* **Consegna**: Secondo il testo sulla Giornata Mondiale del Cuore, quale quota dei decessi in Italia è attribuita alle malattie cardiovascolari?

* **Testo estratto**:
****************************************

Si celebra il 29 settembre la Giornata Mondiale del Cuore, promossa dalla World Heart Federation e rilanciata in Italia dall’Associazione Nazionale Medici Cardiologi Ospedalieri (ANMCO) con la Fondazione per il Tuo cuore. Le malattie cardiovascolari restano la prima causa di morte in Italia, con circa il 31% dei decessi, e a livello globale.
«Quest’anno il tema è Non perdere il battito: vogliamo sensibilizzare sull’importanza della prevenzione, incoraggiando l’adozione di abitudini salutari – spiega il prof. Domenico Gabrielli, presidente della Fondazione per il Tuo cuore e direttore della Cardiologia del San Camillo di Roma –. Sedentarietà, fumo, alcol e dieta squilibrata favoriscono ipertensione, dislipidemie, diabete e obesità, che vanno riconosciuti precocemente e monitorati con il medico curante». Gabrielli richiama anche il legame tra patologie cardiache e salute mentale: «Un paziente su tre presenta anche disturbi come ansia o depressione, condizioni che peggiorano esiti e qualità della vita».

****************************************

* **Dati di origine**:
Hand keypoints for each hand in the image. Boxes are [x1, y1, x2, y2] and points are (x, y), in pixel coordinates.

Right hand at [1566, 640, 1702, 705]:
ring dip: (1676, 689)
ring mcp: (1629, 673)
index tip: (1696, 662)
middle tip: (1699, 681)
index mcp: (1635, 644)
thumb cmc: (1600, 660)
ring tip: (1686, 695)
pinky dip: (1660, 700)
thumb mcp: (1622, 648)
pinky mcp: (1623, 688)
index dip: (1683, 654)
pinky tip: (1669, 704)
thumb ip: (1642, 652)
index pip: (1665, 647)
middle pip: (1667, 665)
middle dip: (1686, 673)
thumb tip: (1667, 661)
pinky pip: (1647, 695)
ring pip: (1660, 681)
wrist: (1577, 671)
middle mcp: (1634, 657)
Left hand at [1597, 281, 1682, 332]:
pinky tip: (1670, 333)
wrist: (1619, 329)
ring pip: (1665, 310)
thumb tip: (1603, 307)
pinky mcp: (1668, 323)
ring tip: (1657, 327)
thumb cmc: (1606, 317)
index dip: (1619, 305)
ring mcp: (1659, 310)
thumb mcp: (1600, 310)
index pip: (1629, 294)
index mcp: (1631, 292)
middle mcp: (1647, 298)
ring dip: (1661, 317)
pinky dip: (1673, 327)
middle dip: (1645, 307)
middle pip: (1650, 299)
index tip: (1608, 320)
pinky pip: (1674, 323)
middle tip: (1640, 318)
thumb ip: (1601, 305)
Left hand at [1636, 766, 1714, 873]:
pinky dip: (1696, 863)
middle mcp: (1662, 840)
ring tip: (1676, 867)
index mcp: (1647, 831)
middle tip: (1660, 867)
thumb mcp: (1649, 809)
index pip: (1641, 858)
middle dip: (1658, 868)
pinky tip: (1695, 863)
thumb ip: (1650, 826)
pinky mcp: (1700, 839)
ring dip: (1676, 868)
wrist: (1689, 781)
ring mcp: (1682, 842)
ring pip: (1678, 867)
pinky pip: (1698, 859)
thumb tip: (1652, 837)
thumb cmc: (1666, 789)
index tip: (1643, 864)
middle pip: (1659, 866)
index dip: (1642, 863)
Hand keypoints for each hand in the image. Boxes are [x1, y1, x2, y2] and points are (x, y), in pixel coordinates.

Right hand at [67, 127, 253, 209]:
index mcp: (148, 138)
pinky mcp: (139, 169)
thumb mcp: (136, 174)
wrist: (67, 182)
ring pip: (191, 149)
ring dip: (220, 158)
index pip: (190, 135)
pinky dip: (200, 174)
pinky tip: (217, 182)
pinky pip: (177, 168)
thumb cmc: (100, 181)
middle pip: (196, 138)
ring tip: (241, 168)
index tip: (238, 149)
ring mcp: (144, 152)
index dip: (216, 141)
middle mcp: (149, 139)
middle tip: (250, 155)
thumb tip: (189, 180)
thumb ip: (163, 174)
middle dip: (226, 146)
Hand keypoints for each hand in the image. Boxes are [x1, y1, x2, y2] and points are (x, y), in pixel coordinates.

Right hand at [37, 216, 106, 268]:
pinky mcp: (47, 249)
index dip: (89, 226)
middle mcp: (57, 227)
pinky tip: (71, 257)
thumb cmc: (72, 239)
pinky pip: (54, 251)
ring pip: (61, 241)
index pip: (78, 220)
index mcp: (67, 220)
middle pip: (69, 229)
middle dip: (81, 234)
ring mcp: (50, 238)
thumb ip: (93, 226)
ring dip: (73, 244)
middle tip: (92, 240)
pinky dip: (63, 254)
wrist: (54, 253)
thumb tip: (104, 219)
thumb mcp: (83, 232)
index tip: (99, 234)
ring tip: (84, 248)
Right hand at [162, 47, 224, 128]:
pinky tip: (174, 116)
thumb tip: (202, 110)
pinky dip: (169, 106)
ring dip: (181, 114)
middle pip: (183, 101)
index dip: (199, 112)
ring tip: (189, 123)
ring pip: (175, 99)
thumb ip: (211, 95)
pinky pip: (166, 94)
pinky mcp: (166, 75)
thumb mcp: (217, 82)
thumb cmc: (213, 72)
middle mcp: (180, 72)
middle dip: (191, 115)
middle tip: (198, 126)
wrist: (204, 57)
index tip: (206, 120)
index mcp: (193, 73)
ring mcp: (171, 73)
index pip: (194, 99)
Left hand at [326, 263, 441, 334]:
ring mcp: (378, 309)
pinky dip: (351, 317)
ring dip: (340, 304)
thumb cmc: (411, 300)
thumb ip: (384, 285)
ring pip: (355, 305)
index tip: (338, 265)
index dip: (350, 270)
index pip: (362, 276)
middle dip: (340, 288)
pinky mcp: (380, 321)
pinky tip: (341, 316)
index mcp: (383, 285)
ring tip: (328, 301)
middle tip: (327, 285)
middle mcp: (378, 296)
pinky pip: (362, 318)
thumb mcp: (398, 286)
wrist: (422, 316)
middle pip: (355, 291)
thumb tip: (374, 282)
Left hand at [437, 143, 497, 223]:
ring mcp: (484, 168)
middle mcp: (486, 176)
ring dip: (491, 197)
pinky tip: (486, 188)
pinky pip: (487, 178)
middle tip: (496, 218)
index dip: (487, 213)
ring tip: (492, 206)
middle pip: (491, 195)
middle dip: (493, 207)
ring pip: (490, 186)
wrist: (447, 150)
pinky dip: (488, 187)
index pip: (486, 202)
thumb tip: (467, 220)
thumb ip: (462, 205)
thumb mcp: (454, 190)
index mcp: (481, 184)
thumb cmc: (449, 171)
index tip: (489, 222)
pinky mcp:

****************************************

* **Risultato dell'esercizio**: Circa il 31% dei decessi.